Death from Above 1979 / Turbowolf @ The Ritz, Manchester, 24 February

Live Review by Joe Goggins | 27 Feb 2015

“Did anybody see us a few months ago, across the road?” Therein lies part of the problem with tonight’s Death from Above 1979 show. They’re up on stage at The Ritz – which holds 1500 people – and the gig that drummer and vocalist Sebastien Grainger is referring to, from last October, was opposite at Gorilla, a much more intimate club that holds 700. As was the case when they launched their UK comeback at the other end of Oxford Road, at the Academy, in 2011, the room feels a little bit too big for them tonight – and they don’t help themselves by omitting some genuine classics, instead opting for a few too many deep cuts.

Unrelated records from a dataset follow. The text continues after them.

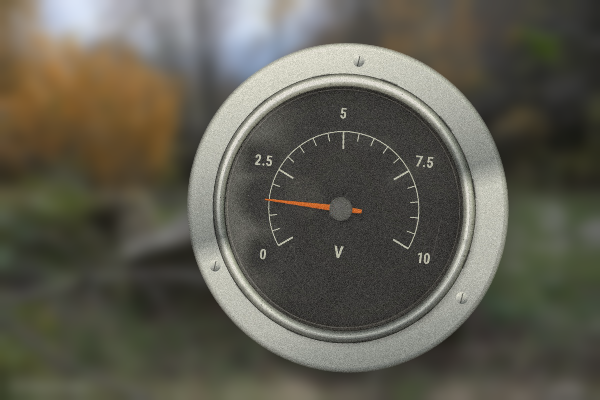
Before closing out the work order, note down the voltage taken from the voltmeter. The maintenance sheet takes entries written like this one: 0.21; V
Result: 1.5; V
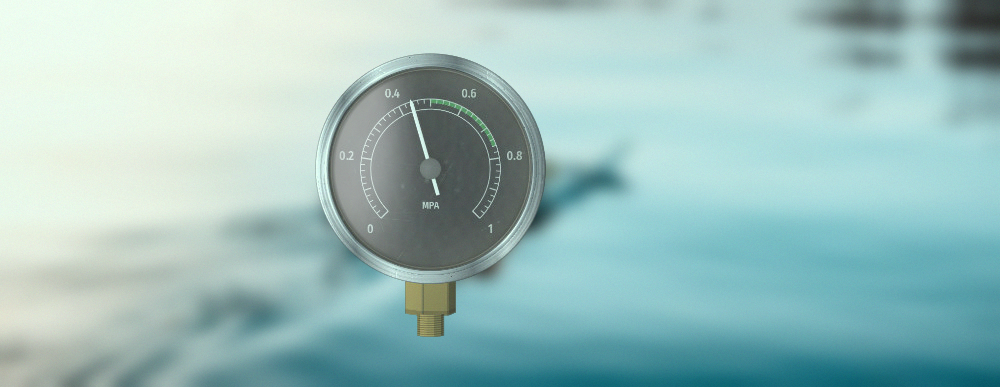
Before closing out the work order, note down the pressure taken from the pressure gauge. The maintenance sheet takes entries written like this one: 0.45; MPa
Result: 0.44; MPa
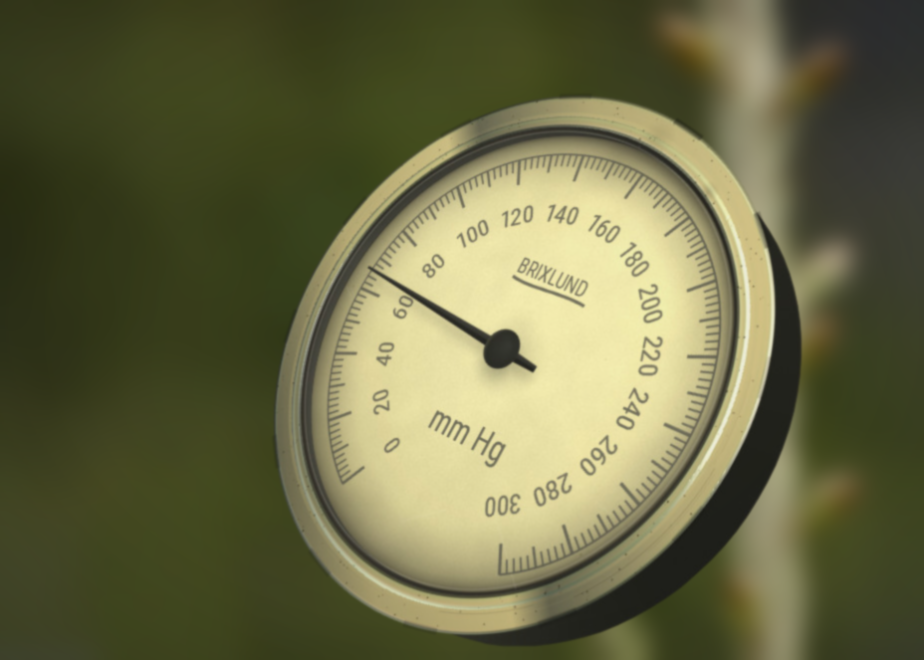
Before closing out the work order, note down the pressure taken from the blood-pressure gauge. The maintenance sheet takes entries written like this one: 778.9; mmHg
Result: 66; mmHg
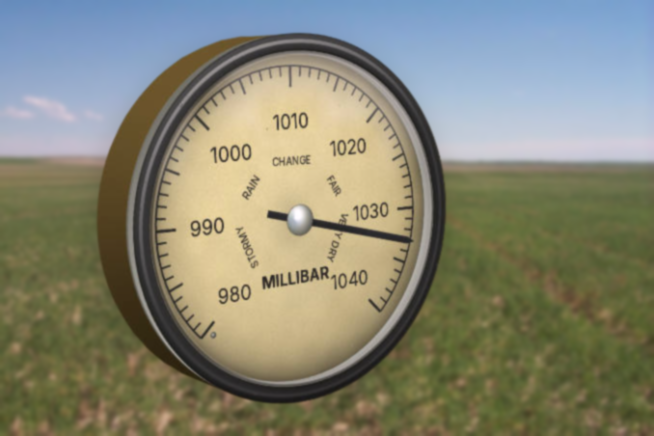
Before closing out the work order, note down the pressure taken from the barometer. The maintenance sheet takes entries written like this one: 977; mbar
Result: 1033; mbar
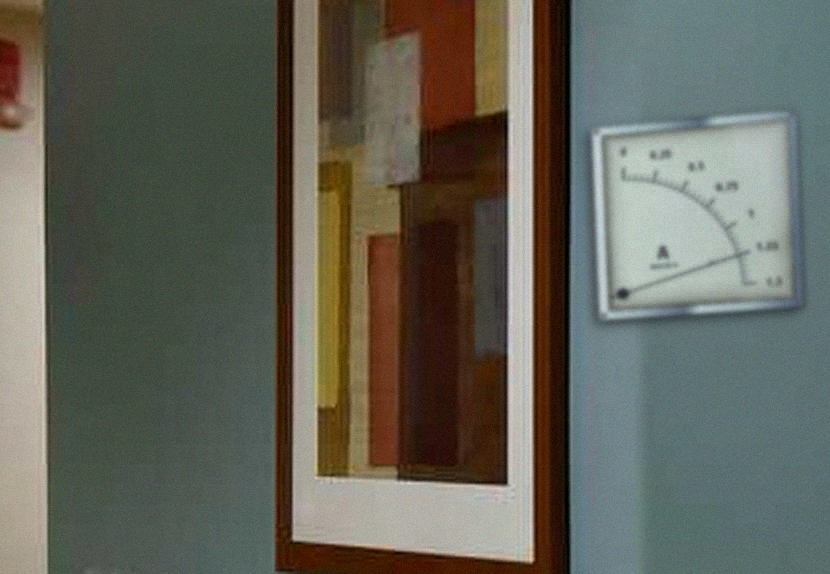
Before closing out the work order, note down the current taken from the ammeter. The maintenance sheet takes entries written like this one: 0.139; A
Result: 1.25; A
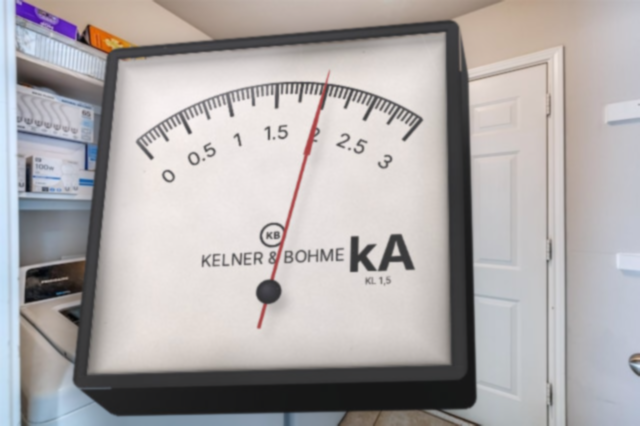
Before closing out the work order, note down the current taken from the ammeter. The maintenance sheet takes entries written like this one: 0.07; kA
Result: 2; kA
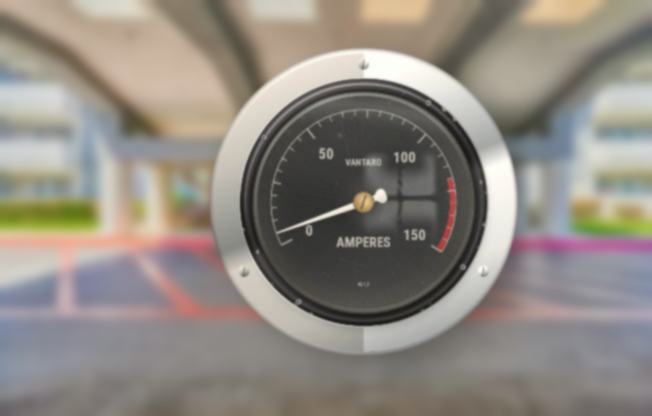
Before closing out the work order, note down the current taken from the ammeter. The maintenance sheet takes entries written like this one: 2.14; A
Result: 5; A
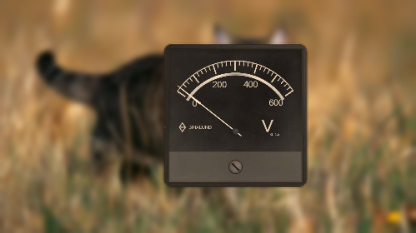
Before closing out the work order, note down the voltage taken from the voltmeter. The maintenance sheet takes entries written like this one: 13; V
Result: 20; V
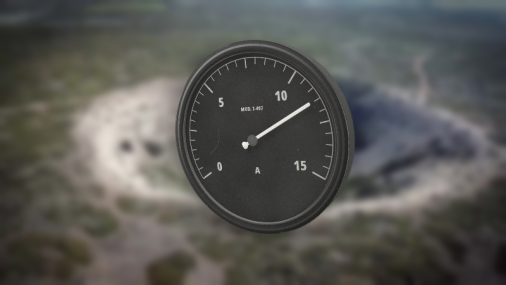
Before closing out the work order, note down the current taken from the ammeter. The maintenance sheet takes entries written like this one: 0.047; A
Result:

Bristolian hard rockers Turbowolf deliver a suitably noisy support slot at least, previewing a slew of tracks from their forthcoming sophomore LP Two Hands that can match the evening’s headliners all the way for energy and sheer volume. Death From Above 1979’s tour backdrop for their reunion was a thing of genius – a cartoon depicting them rising as zombies from a headstone marked with the name of the band – but tonight, the simple elephant heads logo indicates that there is to be genuine continuity to this reformation. Opener Turn It Out is typically brutal, Jesse Keeler’s manic bassline hitting every bit as hard as it did a decade ago.

New album The Physical World was a sturdy follow-up to their debut, but largely fizzles tonight in front of a crowd that seems disinterested in the new material, Trainwreck 1979 excepted. They’ll have been further aggravated by the inexplicable omission of Blood on our Hands and Black History Month, two stone-cold DFA fan favourites, and whilst the mammoth riff on Romantic Rights threatens – as usual – to tear a whole in the roof, it doesn’t quite claw back the momentum lost during the newer numbers.